:: Supplied passage ::
━━━━━━━━━━━━━━━━━━━━━━━━━━━━━━

The defense core is exactly the same minus Tom Preissing yet they look lost this year. The top line has predictably been dominant yet Paddock has not found a way, or the ice time, to cultivate success from his other three lines. The penalty killing is still good but that’s largely the responsibility of assistant coach Greg Carvel.
Then there is the issue of heart. Under Murray, the Senators were tough and nobody was able to push them around, a revelation that the media and fans seemed to appreciate after a decade of soft teams that often withered under the aggressive tactics of teams like the Toronto Maple Leafs in the playoffs.
Under Paddock, the Senators went into their game against the Philadelphia Flyers and had their first opportunity to do something about Steve Downie’s head shot against Dean McAmmond. When nothing happened, Paddock didn’t seem to care and neither did his players. Yet the fans and even the Flyers themselves were shocked that the Senators didn’t even bother to show up. Scott Hartnell went on Ottawa radio two days later and said he was surprised the Senators didn’t try to exact at revenge. For some reason, Chris Neil thought it was appropriate to fight Tanner Glass last night in Florida but not Steve Downie on Sunday.

━━━━━━━━━━━━━━━━━━━━━━━━━━━━━━

:: Data for review ::
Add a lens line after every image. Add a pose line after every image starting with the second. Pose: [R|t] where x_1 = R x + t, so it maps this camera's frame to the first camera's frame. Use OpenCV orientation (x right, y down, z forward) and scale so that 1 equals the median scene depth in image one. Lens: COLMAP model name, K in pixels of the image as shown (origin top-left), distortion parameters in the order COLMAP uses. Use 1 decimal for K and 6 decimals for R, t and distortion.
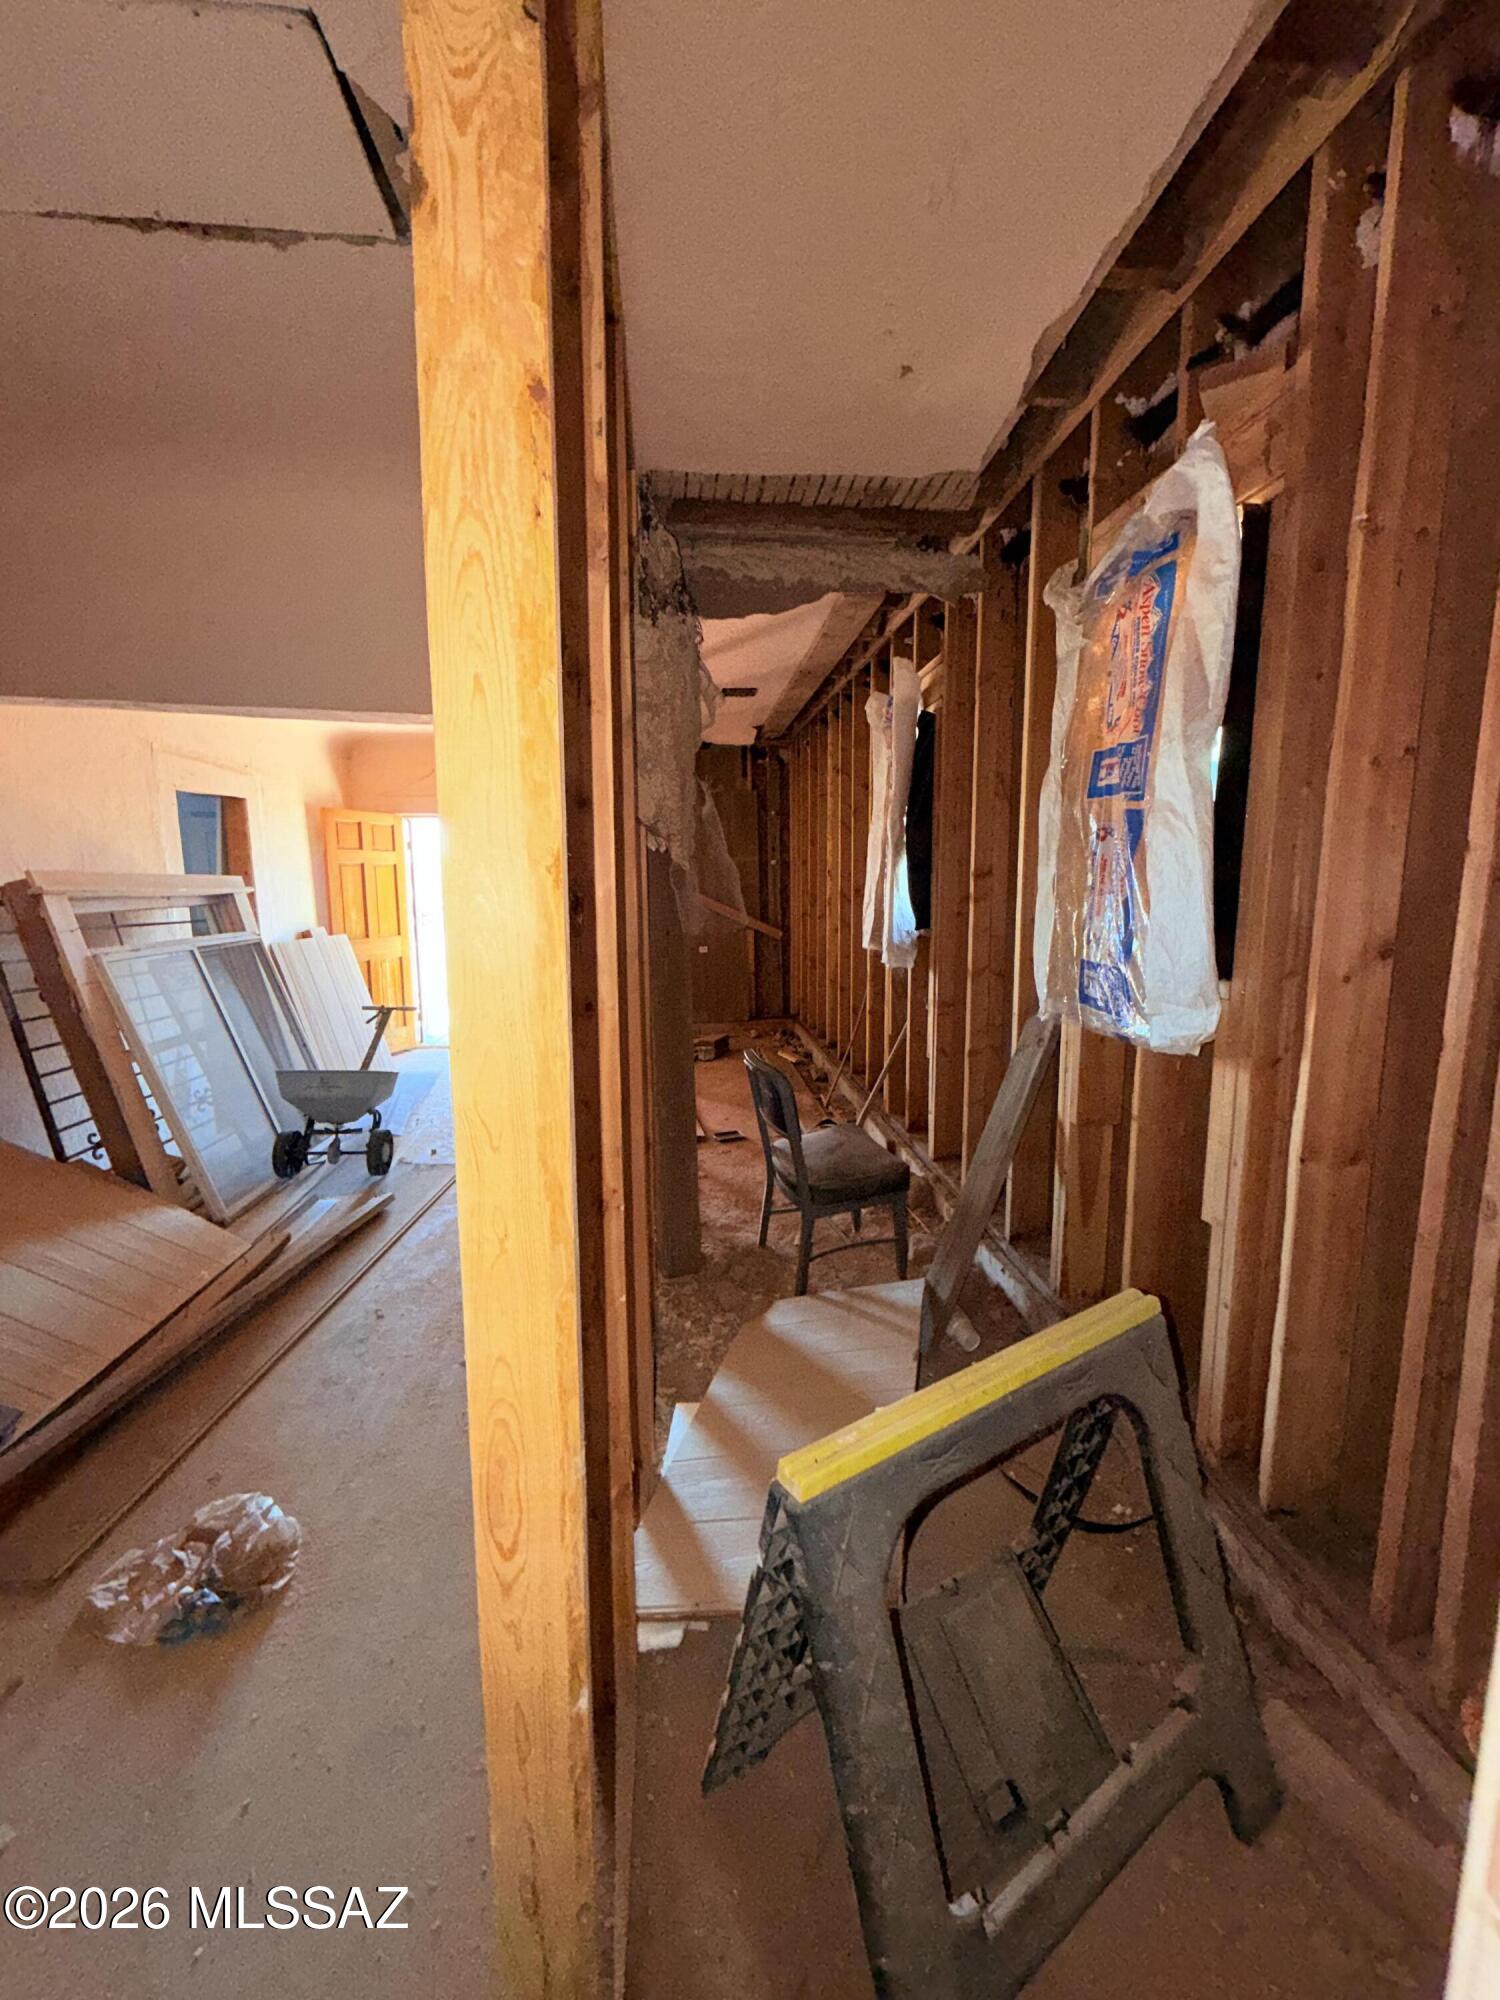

━━━━━━━━━━━━━━━━━━━━━━━━━━━━━━

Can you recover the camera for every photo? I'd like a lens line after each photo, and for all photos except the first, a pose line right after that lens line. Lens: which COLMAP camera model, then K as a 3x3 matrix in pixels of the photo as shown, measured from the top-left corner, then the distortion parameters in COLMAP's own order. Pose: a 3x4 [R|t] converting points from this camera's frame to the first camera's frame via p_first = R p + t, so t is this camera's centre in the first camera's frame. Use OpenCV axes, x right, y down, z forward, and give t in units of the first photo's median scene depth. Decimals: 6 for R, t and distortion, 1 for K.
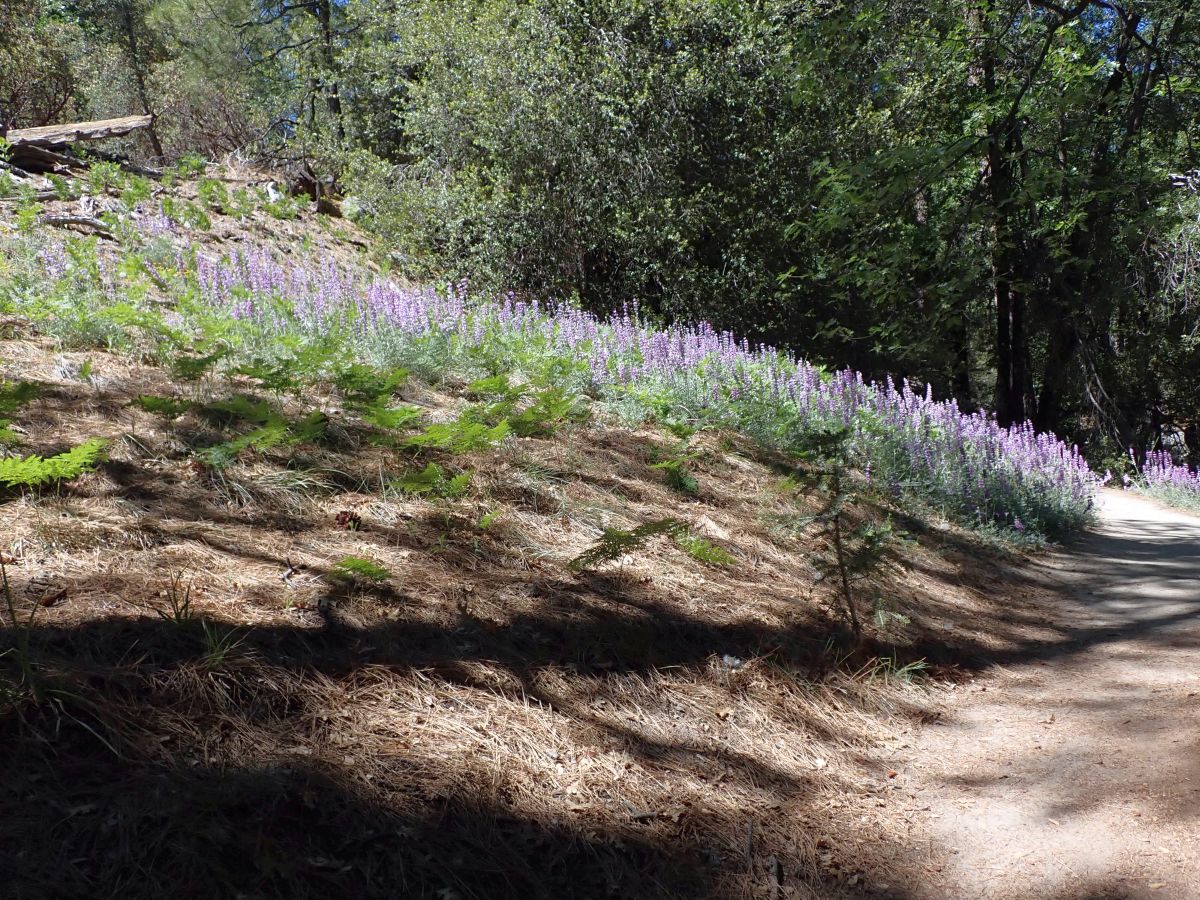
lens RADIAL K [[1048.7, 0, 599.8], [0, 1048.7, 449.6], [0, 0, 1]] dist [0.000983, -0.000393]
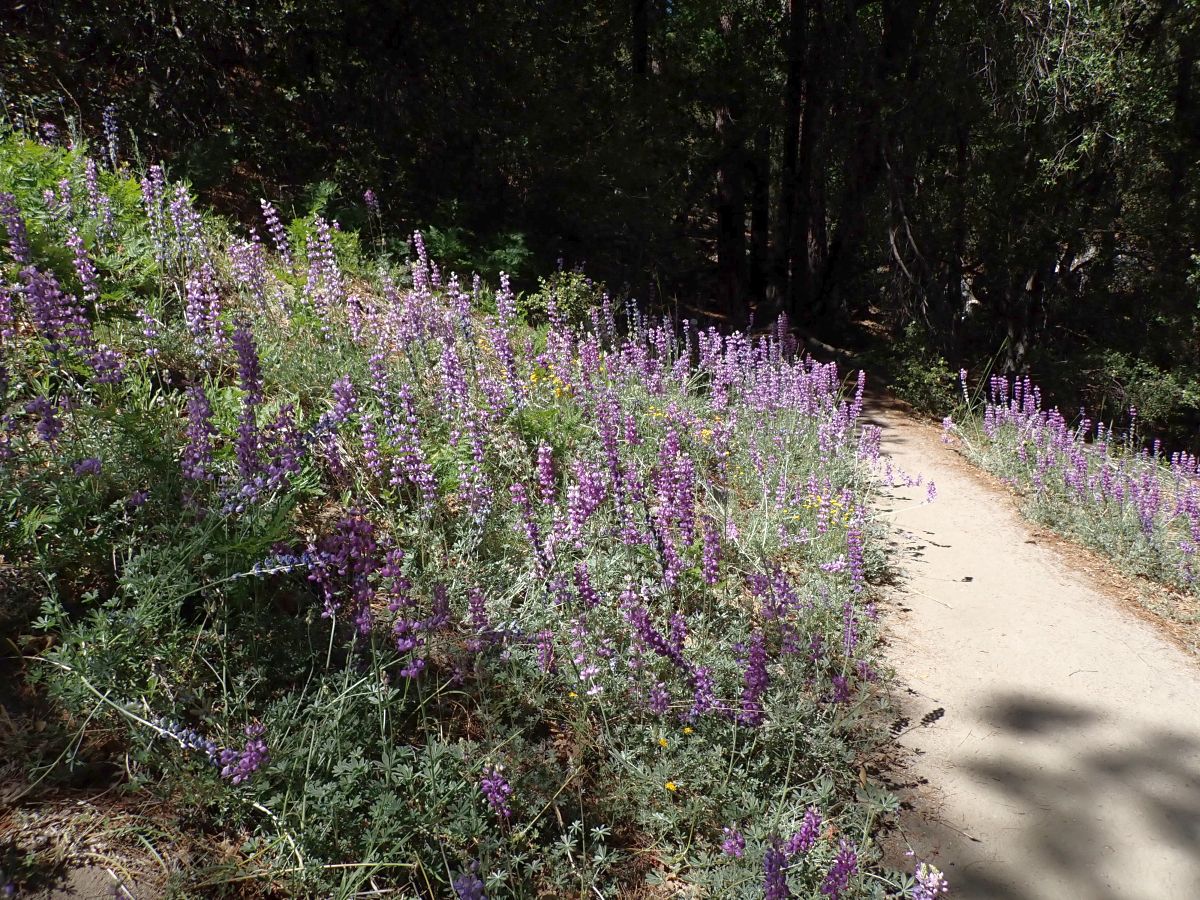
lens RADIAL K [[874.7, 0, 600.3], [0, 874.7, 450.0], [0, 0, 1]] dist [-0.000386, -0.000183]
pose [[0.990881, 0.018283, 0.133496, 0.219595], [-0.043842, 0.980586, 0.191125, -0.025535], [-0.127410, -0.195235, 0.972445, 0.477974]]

━━━━━━━━━━━━━━━━━━━━━━━━━━━━━━

:: Brief 1 ::
Restate the Senators commentary from "The defense core" to "in the playoffs.", substituting "Sens" for "Senators".
:: Brief 2 ::
According to the Senators commentary, who is largely responsible for the team's penalty killing?
:: Brief 3 ::
Carry on the Senators commentary from the point where it ends.

:: Output 1 ::
The defense core is exactly the same minus Tom Preissing yet they look lost this year. The top line has predictably been dominant yet Paddock has not found a way, or the ice time, to cultivate success from his other three lines. The penalty killing is still good but that’s largely the responsibility of assistant coach Greg Carvel.
Then there is the issue of heart. Under Murray, the Sens were tough and nobody was able to push them around, a revelation that the media and fans seemed to appreciate after a decade of soft teams that often withered under the aggressive tactics of teams like the Toronto Maple Leafs in the playoffs.

:: Output 2 ::
Assistant coach Greg Carvel.

:: Output 3 ::
So when does Paddock get in the cross hairs of the media? Just take a cursory glance at all the usual places that Sens fans congregate to vent, such as forums and blogs, and you’ll see that many of them are already screaming for Paddock to be thrown into the Canal or put on the next bus back to Winnipeg or Binghamton. Yet there’s not a peep about Paddock and his style in the morning papers.
There is a sentiment in the grassroots out there that Murray should step back in to guide this team into the playoffs. Perhaps that’s too radical a concept for the media to consider but at some point, something’s gotta break here.
Paddock can only throw his players under the bus so often (and it’s getting tiring to listen to it) before they start to turn on him. It seems he’s created a two-class system on the team. There’s the top line which gets praised at every opportunity and then there’s the rest of the team who get called out almost every day, win or lose.
Some may find his “candour” refreshing. Others find it suspicious.